Spring naar de content
bron: nationaal archief

‘Vaak ik vond onze onzichtbare aanrakingen al voldoende om geïnspireerd te raken’

Guus Hermus (1918) was acteur. Hij overleed op 18 september. Bill van Dijk schrijft hem een brief.

Gepubliceerd op: Geplaatst in de volgende categorieën: door Bill van Dijk

Beste Guus,

Ik neem aan dat men het met formaliteiten in het hiernamaals niet zo nauw neemt, vandaar dat ik je maar tutoyeer. Ooit zei je: “Als jongetje hoorde ik mijn vader zó vaak de naam van Shakespeare noemen, dat ik dacht dat het een goeie vriend van hem was. Misschien een geheimzinnige oom. Ik heb altijd naar die Shakespeare uitgekeken. Maar hij kwam nooit op bezoek.”

Soms, Guus, voel ik mij dat jongetje als ik jouw woorden zo hoor. Begin jaren zeventig werd ik gevraagd om een lied te zingen voor het toneelstuk In de holte van je arm. Als broekie kwam ik het De La Mar-theater binnen om de opname aan Ton van Duinhoven en Ina van Faassen te overhandigen, niet wetende dat jij en jouw vrouw Bep Dekker in datzelfde stuk speelden. Onze paden hadden zich gekruist. lk wist toen nog niet dat dat vaker zou gebeuren zonder dat we elkaar ooit zouden ontmoeten.

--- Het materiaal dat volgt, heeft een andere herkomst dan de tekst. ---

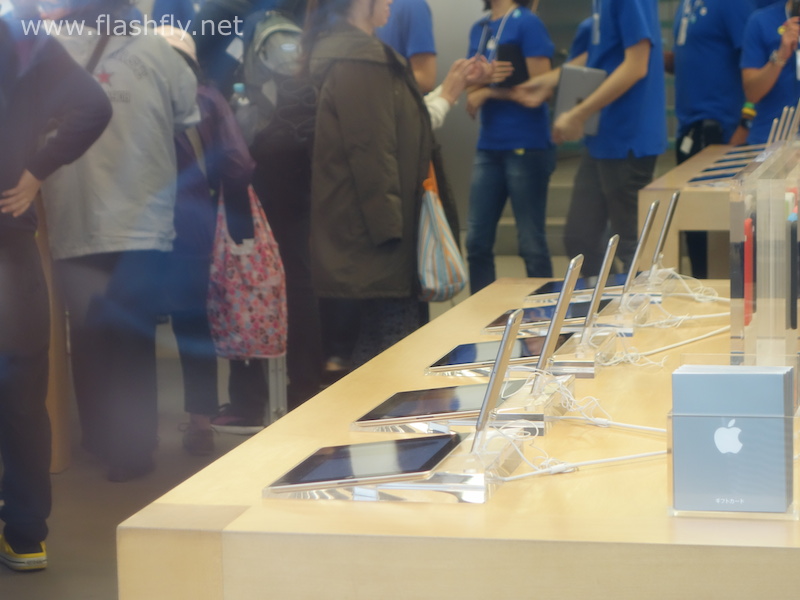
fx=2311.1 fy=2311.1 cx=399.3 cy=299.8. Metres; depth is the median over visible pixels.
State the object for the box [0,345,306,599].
floor
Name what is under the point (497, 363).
tablet
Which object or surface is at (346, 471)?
tablet
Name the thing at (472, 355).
tablet
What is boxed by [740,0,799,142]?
person
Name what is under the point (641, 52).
man
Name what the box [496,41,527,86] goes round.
tablet
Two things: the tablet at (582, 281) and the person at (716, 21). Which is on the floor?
the person at (716, 21)
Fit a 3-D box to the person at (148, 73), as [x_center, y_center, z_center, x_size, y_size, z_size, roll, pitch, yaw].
[-0.856,-0.307,6.844,0.526,1.628,0.555,1,7,13]
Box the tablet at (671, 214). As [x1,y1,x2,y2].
[650,190,680,271]
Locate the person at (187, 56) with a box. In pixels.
[157,24,258,451]
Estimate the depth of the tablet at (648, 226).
4.42 m
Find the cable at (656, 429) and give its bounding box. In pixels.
[539,374,663,433]
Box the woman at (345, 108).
[303,0,481,375]
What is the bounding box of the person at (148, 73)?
[38,0,200,480]
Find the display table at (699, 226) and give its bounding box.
[642,143,756,278]
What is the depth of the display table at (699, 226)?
7.58 m
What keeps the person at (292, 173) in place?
on the floor
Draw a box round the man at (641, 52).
[520,0,668,273]
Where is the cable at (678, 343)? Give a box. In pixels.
[597,326,725,367]
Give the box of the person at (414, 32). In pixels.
[377,0,436,92]
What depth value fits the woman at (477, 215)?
10.03 m
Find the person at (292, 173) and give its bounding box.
[187,0,321,431]
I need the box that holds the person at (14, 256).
[0,8,111,572]
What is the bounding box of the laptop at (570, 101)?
[553,65,606,134]
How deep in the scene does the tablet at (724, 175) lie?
7.94 m
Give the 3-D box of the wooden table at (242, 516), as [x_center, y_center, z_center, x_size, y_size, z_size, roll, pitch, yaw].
[0.377,0.493,3.553,0.965,0.739,2.249,1,7,13]
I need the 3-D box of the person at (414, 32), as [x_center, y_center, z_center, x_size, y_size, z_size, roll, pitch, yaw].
[-0.089,-0.686,9.493,0.519,1.745,0.527,-3,7,-18]
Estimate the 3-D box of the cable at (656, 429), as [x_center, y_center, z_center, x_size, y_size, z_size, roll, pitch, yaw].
[0.292,0.146,3.209,0.225,0.063,0.156,1,7,13]
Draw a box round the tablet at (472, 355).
[424,336,559,372]
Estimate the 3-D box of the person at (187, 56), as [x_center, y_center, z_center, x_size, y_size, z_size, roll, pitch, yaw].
[-0.681,-0.188,7.267,0.494,1.333,0.498,1,7,13]
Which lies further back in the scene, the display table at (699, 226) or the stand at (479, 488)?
the display table at (699, 226)
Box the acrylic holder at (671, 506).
[668,354,799,518]
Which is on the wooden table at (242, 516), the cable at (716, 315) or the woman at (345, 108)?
the cable at (716, 315)
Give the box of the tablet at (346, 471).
[269,433,460,490]
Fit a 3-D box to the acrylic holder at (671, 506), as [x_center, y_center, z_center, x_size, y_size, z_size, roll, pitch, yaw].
[0.377,0.152,2.558,0.144,0.160,0.109,1,7,13]
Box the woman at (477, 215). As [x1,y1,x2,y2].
[461,0,558,295]
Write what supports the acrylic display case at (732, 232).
on the wooden table at (242, 516)
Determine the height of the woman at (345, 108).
1.736 m
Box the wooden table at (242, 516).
[116,262,799,599]
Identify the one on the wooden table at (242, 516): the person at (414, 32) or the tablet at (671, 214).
the tablet at (671, 214)
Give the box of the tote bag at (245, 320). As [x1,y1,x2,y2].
[206,185,287,357]
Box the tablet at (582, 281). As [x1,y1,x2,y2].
[526,272,630,298]
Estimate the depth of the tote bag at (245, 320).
7.18 m
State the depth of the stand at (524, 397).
3.21 m
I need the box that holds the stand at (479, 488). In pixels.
[264,432,522,504]
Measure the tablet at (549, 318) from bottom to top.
0.012 m
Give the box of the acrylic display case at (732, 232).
[729,145,799,367]
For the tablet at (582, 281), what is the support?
on the wooden table at (242, 516)
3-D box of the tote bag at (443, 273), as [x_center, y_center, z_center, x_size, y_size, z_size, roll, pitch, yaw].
[0.111,-0.202,6.998,0.140,0.404,0.337,1,7,13]
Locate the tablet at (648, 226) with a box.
[622,200,659,292]
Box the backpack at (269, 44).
[239,8,310,143]
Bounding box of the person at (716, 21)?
[665,1,755,285]
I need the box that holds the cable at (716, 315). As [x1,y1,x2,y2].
[623,292,726,328]
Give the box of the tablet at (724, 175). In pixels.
[689,164,746,183]
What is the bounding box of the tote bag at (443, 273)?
[416,163,466,302]
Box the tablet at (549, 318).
[484,301,605,329]
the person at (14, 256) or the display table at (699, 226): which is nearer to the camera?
the person at (14, 256)
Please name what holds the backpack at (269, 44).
attached to the person at (292, 173)
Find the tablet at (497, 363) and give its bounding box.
[475,309,521,445]
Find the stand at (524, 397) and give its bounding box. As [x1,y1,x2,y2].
[367,369,576,435]
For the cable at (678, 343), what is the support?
on the wooden table at (242, 516)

Ik zat in de zaal van Carré bij de première van De man van La Mancha toen jij opkwam als Don Quichot… en afliep na een aarzelende inzet van je eerste lied. Maar gelukkig, je kwam weer op, mede dankzij je vrouw Bep. Ik herinner me eerlijk gezegd niet veel van de voorstelling, behalve dit intussen historische voorval.

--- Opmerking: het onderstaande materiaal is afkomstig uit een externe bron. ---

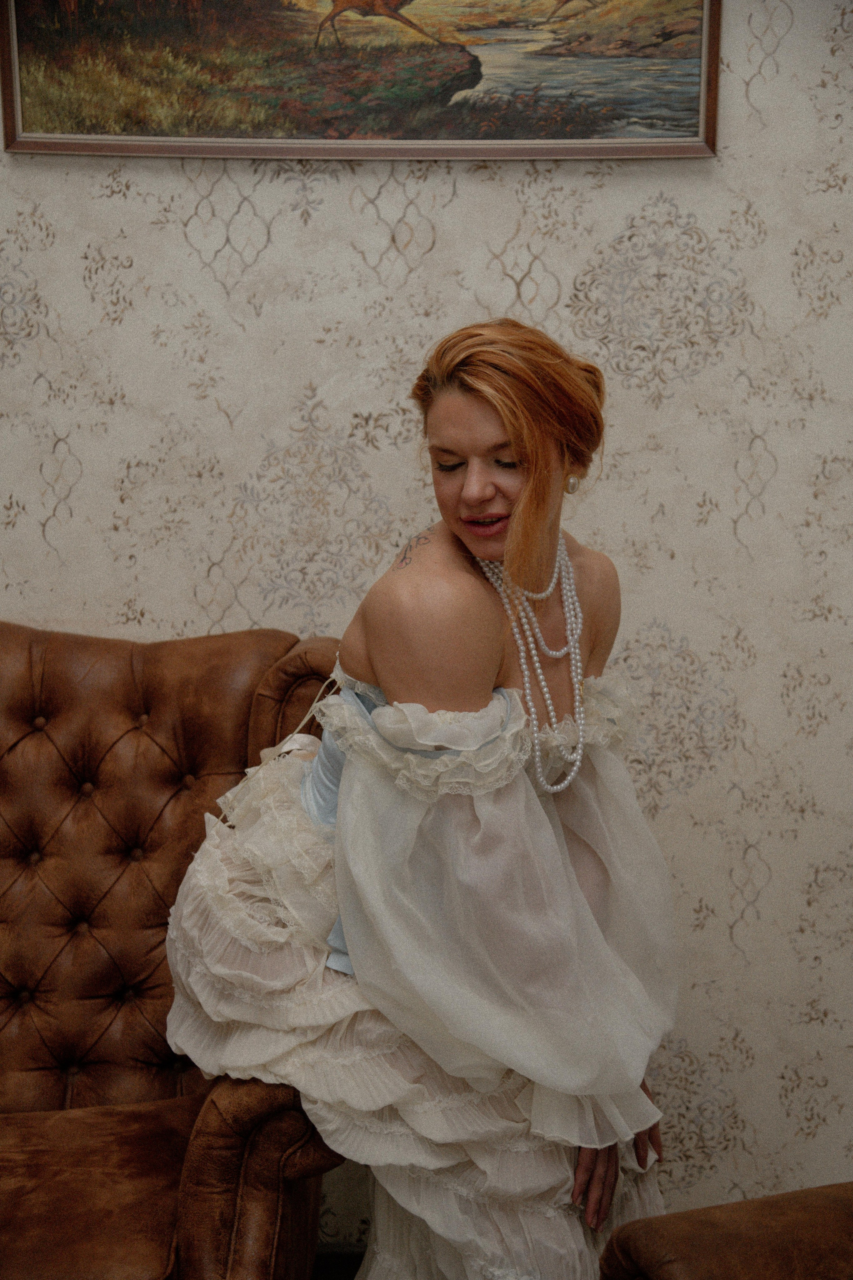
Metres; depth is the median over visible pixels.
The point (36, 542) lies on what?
wall
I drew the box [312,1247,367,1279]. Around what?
floor
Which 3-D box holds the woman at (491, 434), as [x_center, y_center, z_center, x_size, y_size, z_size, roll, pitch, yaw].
[0.002,0.331,2.595,0.653,1.441,0.687,0,8,3]
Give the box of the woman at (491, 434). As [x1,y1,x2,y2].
[163,314,683,1279]
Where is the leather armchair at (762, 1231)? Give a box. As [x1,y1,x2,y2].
[597,1181,852,1279]
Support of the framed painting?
attached to the wall
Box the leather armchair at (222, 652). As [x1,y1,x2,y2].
[0,616,348,1279]
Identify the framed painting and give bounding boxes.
[0,0,721,160]
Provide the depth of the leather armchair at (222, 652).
2.85 m
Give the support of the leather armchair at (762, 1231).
on the floor at (329, 1278)
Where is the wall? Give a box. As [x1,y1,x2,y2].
[0,0,852,1263]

Helaas heb ik jouw Cyrano in 1962, onder regie van Ton Lutz, nooit gezien, noch de Van den Ende-versie. Toch word jij (net als ik in de musicalwereld) geïdentificeerd met deze rol. Van den Ende vertelde me dat hij je bereid had gevonden, ondanks je falende gezondheid, eens langs te komen om mij advies te geven. Helaas, ik heb je nooit gezien in de zaal, of was je er wel?

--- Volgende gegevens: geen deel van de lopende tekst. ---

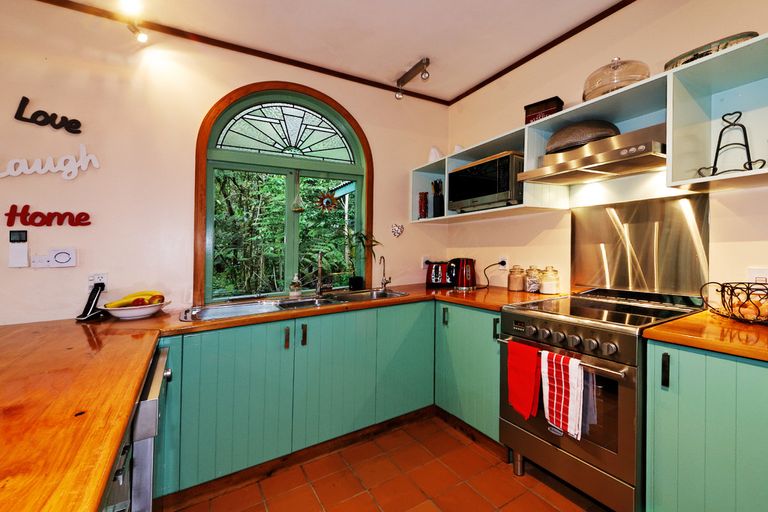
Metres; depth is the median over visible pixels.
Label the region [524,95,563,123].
wooden box
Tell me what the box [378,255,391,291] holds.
tap
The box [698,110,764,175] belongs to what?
wire stand
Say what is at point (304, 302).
sink
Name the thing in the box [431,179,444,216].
knife block
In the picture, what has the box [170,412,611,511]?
floor
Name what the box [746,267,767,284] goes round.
wall socket
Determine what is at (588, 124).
wooden bowl
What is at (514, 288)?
glass jar
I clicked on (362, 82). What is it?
ceiling trim
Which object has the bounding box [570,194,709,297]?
metal splashback
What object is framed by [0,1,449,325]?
back wall
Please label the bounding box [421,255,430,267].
wall socket
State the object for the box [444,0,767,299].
right wall
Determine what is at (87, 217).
sign
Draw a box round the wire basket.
[700,282,767,324]
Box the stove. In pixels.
[499,289,706,511]
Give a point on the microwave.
(504, 187)
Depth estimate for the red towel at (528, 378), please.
1.64 m
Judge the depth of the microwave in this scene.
2.23 m
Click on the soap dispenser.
(293, 293)
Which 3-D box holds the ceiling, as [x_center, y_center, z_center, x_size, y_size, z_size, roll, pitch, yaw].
[-0.315,-1.520,0.059,5.313,0.109,4.518,0,0,-31]
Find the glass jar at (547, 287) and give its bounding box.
[539,266,559,294]
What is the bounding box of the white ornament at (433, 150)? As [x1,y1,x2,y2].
[427,146,442,162]
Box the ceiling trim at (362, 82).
[24,0,440,103]
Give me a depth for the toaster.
2.82 m
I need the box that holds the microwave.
[449,152,523,211]
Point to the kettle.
(460, 281)
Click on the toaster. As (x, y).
(438, 278)
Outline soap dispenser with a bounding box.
[289,273,301,297]
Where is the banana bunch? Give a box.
[105,291,162,307]
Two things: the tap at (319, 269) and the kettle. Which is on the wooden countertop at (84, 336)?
the kettle
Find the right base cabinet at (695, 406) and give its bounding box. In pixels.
[646,337,767,511]
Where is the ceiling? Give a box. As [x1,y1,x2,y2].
[35,0,642,102]
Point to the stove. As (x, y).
(559, 336)
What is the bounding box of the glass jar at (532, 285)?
[524,266,540,292]
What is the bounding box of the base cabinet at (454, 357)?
[434,301,502,445]
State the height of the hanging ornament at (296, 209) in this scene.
0.349 m
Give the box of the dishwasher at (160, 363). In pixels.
[129,345,171,511]
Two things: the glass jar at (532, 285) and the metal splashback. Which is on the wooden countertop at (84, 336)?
the glass jar at (532, 285)
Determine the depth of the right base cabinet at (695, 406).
1.16 m
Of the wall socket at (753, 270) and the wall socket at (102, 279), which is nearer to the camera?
the wall socket at (753, 270)
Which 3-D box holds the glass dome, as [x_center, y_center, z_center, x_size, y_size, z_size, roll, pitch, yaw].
[1.280,-0.971,1.816,0.335,0.236,0.339,0,0,-31]
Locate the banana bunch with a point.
(131, 296)
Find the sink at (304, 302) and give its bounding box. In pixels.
[181,288,409,321]
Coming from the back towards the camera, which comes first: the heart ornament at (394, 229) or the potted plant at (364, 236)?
the heart ornament at (394, 229)
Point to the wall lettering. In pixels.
(32, 170)
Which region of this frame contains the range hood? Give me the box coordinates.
[519,123,666,184]
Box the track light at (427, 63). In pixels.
[395,58,430,99]
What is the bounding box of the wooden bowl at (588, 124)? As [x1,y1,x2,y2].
[547,120,620,153]
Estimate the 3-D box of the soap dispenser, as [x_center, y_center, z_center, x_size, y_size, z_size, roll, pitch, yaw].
[-0.643,0.207,2.332,0.074,0.170,0.071,0,0,-31]
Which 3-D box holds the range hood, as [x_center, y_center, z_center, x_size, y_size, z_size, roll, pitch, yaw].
[1.191,-0.552,1.788,0.484,0.193,0.687,0,0,-31]
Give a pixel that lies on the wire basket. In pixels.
(722, 294)
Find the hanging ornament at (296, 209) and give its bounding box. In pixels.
[291,170,303,211]
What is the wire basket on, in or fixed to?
on the countertop at (681, 321)
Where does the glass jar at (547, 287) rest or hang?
on the wooden countertop at (84, 336)
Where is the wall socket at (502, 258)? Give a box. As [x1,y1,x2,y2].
[498,255,508,268]
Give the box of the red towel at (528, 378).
[506,339,541,418]
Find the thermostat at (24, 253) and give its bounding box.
[8,230,28,267]
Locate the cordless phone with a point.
(89, 305)
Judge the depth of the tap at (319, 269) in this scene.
2.38 m
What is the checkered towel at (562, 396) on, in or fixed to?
hanging from the stove
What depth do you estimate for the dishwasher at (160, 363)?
1.06 m
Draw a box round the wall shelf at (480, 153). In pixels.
[411,31,767,224]
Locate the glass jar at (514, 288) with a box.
[507,265,525,290]
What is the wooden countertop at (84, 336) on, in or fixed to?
on the base cabinet run
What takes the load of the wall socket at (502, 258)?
attached to the right wall at (747, 230)
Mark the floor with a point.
(477, 496)
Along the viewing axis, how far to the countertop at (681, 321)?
1.21 m
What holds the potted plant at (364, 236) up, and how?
on the wooden countertop at (84, 336)
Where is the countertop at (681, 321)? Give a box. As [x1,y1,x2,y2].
[643,309,767,362]
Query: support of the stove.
on the floor
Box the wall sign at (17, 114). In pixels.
[13,95,82,133]
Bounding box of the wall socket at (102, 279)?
[88,273,107,290]
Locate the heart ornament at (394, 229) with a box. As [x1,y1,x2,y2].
[391,223,404,237]
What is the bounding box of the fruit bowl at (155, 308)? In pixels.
[101,298,170,319]
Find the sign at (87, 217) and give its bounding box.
[3,204,91,226]
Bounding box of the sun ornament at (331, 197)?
[316,191,337,211]
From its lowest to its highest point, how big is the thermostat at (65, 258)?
0.107 m
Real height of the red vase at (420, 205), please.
0.266 m
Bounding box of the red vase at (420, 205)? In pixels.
[418,191,427,217]
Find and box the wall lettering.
[0,145,98,179]
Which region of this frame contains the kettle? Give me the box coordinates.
[448,257,476,289]
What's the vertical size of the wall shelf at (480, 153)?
0.537 m
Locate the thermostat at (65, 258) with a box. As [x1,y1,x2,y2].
[33,247,77,267]
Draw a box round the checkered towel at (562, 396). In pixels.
[540,350,583,439]
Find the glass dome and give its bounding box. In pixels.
[582,57,649,99]
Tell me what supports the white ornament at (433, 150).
on the wall shelf at (480, 153)
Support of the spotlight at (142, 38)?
attached to the ceiling
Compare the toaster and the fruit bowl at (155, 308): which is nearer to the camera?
the fruit bowl at (155, 308)
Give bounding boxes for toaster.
[425,260,452,287]
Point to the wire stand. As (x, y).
(720, 138)
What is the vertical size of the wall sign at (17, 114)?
0.158 m
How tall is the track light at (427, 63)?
0.170 m
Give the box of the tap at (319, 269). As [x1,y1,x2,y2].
[313,250,325,295]
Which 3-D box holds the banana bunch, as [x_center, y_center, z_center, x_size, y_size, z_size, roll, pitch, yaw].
[-1.402,0.248,1.821,0.251,0.102,0.146,0,0,-31]
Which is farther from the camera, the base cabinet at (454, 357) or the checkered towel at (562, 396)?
the base cabinet at (454, 357)
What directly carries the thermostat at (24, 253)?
attached to the back wall at (50, 273)
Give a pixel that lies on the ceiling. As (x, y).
(391, 72)
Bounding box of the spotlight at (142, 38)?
[118,0,148,42]
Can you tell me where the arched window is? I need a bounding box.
[193,81,372,305]
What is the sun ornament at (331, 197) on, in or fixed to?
attached to the arched window
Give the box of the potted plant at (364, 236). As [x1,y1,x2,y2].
[345,229,380,290]
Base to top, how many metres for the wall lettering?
0.201 m
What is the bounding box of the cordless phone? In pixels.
[75,282,105,321]
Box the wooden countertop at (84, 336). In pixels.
[0,282,548,511]
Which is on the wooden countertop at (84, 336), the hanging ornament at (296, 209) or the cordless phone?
the cordless phone
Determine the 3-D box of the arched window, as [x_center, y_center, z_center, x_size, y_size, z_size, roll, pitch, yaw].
[-0.697,-0.459,2.516,1.277,1.701,0.136,0,0,-31]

Ooit zei Joost Prinsen over jou: “Op de negende voorstelling speelde hij Lear zo begeesterd, dat tegenspelers hun tekst vergaten en alleen nog maar naar hem keken.” Zo’n citaat laat mijn fantasie de vrije loop. Ik heb een boel van wat je hebt gespeeld gemist. Maar ik vond onze ‘onzichtbare aanrakingen’ al voldoende om geïnspireerd te raken. Ik geloof het, ik weet het. Je was goed. In het voorjaar van 2001 hebben mijn vrouw en ik in het Rosa Spier Huis te Laren een expositie ingericht van (mijn schoonvader) de kunstschilder Arie Kater. Ik hoorde dat jij daar vertoefde en hoopte je eindelijk te ontmoeten. Het heeft niet mogen zijn. Jij bleef op je kamer, waarschijnlijk al doodziek.

Tot ziens Guus, we hebben ‘t er nog wel ‘s over. Want op een dag kom ik bij jou op bezoek. Ik heb begrepen dat je gek bent op patat. Neem ik voor je mee.